Wednesday, August 6, 2014

A Dance to the Music of Time - Book IX - The Military Philosphers



I have not read a lot of books about World War II, either fiction of non-fiction, and didn’t know what to expect heading into the three-part section of Anthony Powell’s A Dance to the Music of Time that dealt with the war years.  The novels up to book VII, which begins Britain’s involvement in the war, while ranging near and far in Nick’s travels into manhood, were mostly in the style of novels of manners, so I was interested to see if we were thrown into the thick of battle or if the style persisted.

Given that Nick and his friends were deep in their thirties when the war began, they were not placed anywhere on the front lines.  In fact, Nick worried about how he could enlist quickly given the handicap of his age.  Nick did manage to enlist, and after working in different posts in England through books VII and VIII came into the lasting position of his military career in Book IX, that of managing the attaches from first Poland and then Norway and Belgium.  These final positions had him stationed in London. 

As a result of these matters, Powell is able to maintain his tone and style even as the war rages on in the form of blitzes and the reports of those who have fallen.  Not only does it suit Powell’s style, but it’s also a fascinating way to recount the war.  Of these last three books, the second one, The Soldier’s Art, was to me the most enjoyable because we spent the most time with characters we had been following before the war broke out.  But this latest book, book IX, The Military Philosophers, was the most interesting from an historical perspective.  So little time can be devoted to the war in our history classes that we really only get the highlights of the big moments in the war.  I had never even given thought to the political relationship between the greater powers and those of the smaller countries on the side of the Allies.  Powell’s focus is always on the movement of time and people, so he does not spend a lot of time uncovering the lives and political nuances of the situation, and while his coverage is sufficient to let us know the general ins and outs of Nick’s life, I found the quick skim over the surface of things made it difficult to really submerge myself in the fiction.  Because we weren’t diving down, I found myself becoming impatient and wanting to rush through the chapters to find an encounter in which we could spend some time.

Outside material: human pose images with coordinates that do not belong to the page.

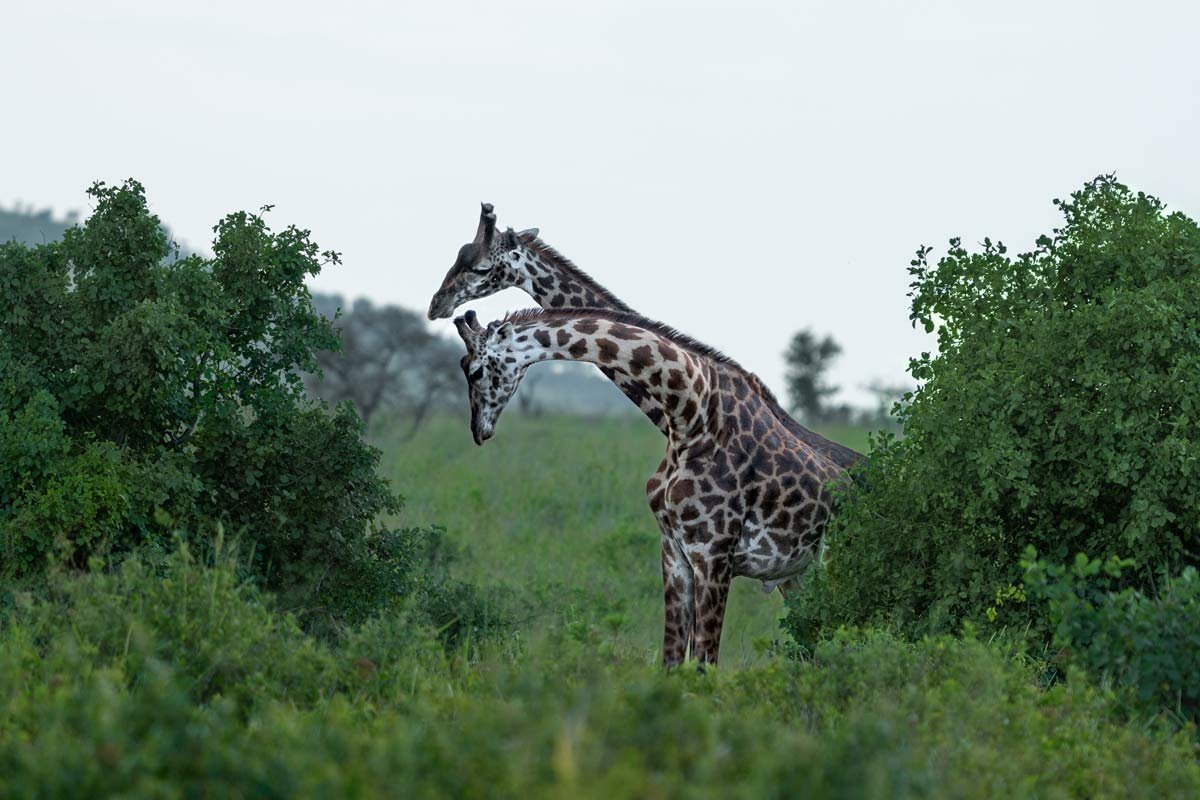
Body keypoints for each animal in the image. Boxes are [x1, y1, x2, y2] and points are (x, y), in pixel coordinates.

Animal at [453, 308, 843, 667]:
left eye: (475, 371)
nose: (478, 430)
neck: (690, 411)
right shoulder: (674, 550)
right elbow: (672, 660)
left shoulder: (714, 552)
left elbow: (705, 663)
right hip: (796, 578)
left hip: (827, 568)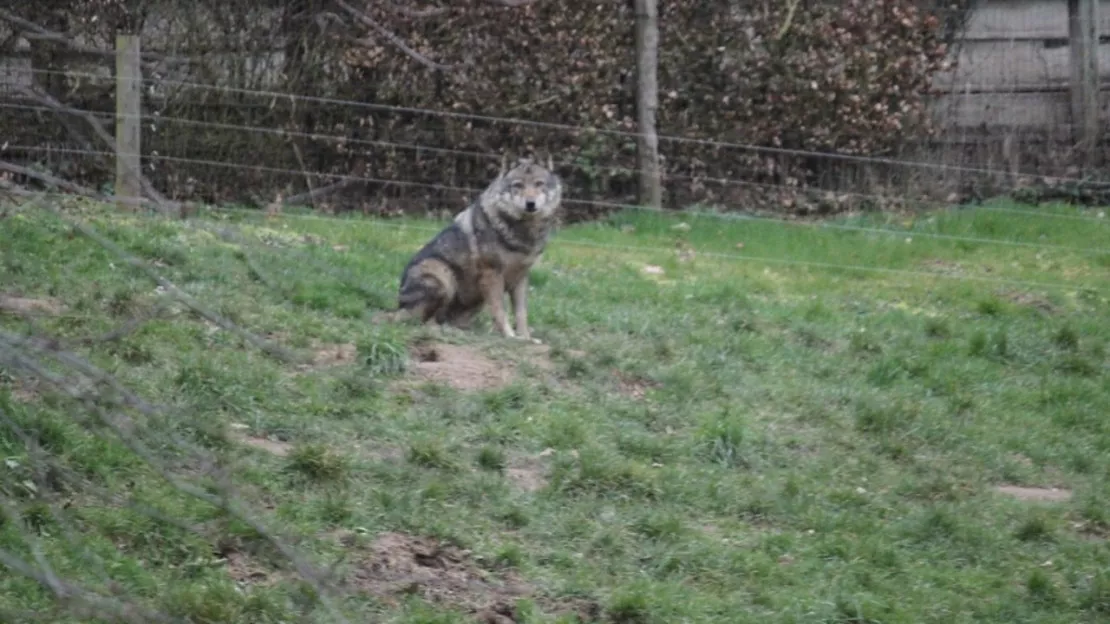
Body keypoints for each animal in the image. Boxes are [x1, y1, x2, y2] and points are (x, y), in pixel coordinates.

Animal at [390, 153, 563, 341]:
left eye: (539, 184)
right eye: (518, 185)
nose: (530, 203)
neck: (523, 232)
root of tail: (399, 305)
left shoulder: (521, 278)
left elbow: (521, 313)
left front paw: (526, 338)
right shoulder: (492, 274)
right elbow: (500, 311)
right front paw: (509, 336)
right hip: (443, 276)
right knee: (424, 323)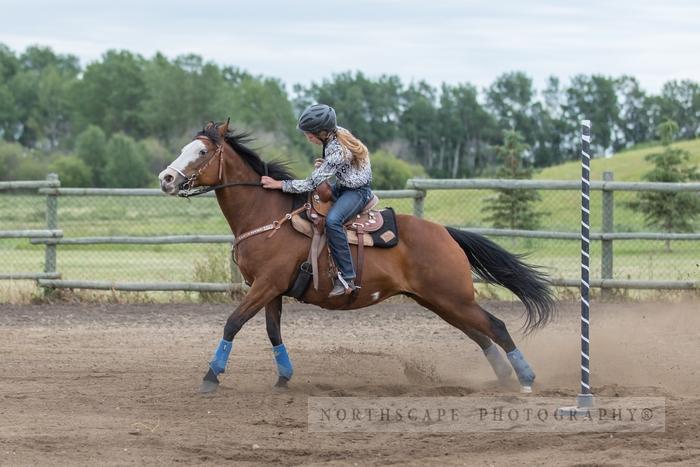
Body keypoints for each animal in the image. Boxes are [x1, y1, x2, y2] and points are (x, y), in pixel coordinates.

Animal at [157, 120, 552, 394]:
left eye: (202, 153)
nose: (166, 179)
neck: (266, 215)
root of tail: (445, 233)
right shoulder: (270, 290)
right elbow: (272, 332)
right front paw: (284, 377)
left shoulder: (266, 284)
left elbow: (233, 323)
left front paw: (211, 376)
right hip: (439, 300)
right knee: (479, 335)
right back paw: (504, 378)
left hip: (452, 297)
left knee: (495, 327)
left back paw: (526, 378)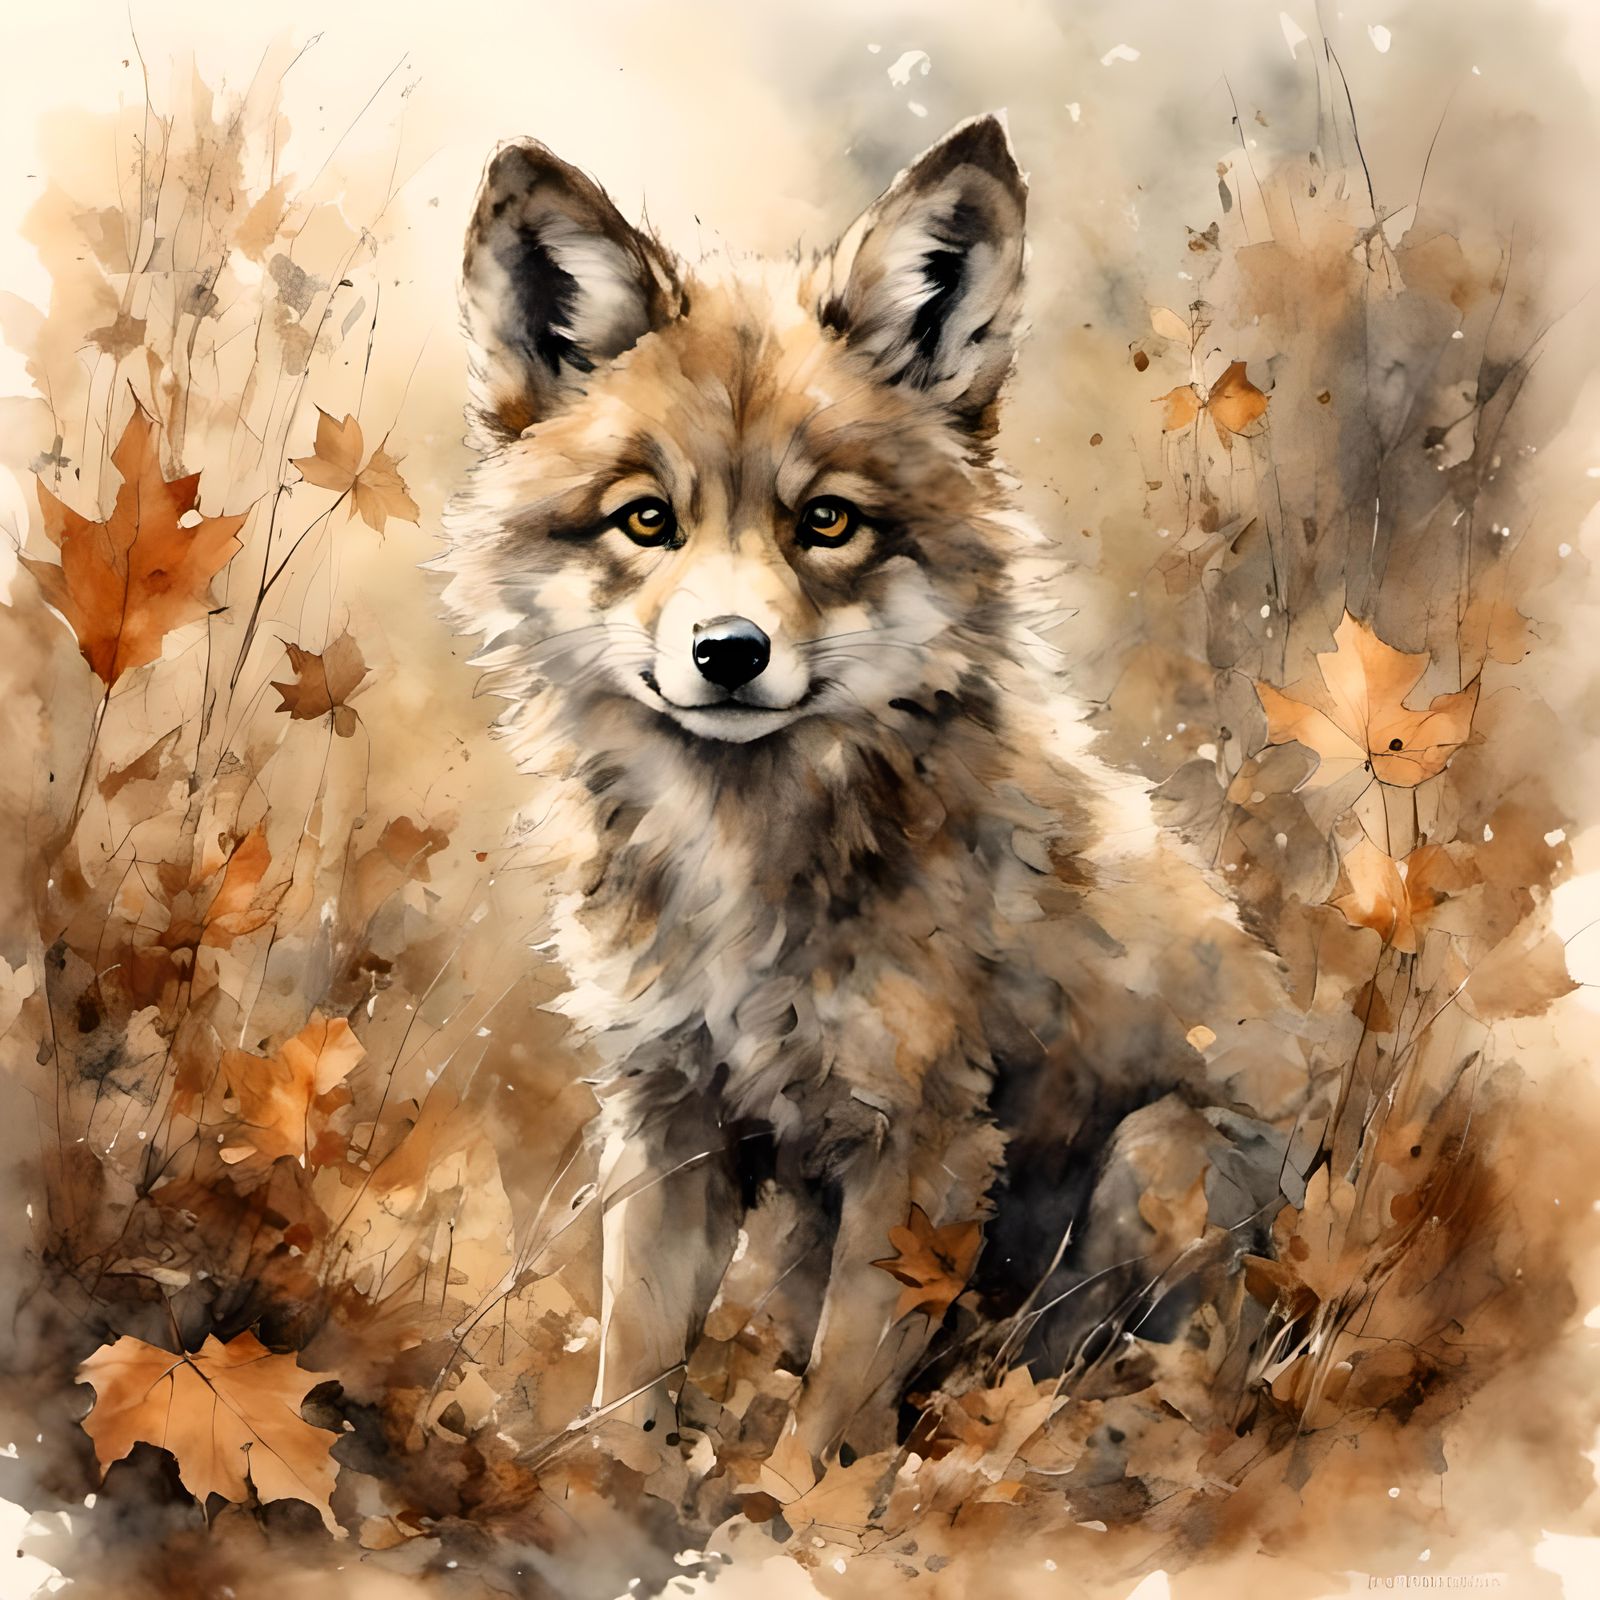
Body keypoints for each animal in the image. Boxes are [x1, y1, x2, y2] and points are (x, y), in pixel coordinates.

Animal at [442, 115, 1297, 1468]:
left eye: (828, 522)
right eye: (647, 520)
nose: (728, 651)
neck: (742, 855)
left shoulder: (923, 1137)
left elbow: (840, 1392)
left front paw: (799, 1508)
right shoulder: (669, 1113)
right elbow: (635, 1354)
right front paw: (611, 1493)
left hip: (1152, 1159)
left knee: (1114, 1366)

It can be tempting to rush through what seems like humdrum material in Powell’s books, and I needed constantly to remind myself to slow down for two reasons.  First, the prose is so beautifully constructed that it would be a waste to blow past the sentences in search of a chapter.  Second, Powell is writing something that is much larger than any one book, attempting to capture the very motions and patterns of life as we live it, which means things that are humdrum today can prove to be critical tomorrow.  Powell is not interested in wasting anyone’s time, least of all his own, and I have to believe that what is laid out for us here is important not only at the moment but also down the line.

Powell shows his power as an author most readily in his concluding chapters.  The final chapter of The Military Philosophers is not only the final chapter of this one book, but the final chapter of this trilogy on World War II.  The war’s ending is celebrated and the lives that were once pulled together begin once again to separate, and Powell takes his time beautifully gathering each thread and placing them together, revisiting once forgotten moments as Nick sorts his thoughts out about the last five years of his life.  It was a fantastic ending to three enjoyable, though at times tedious, books.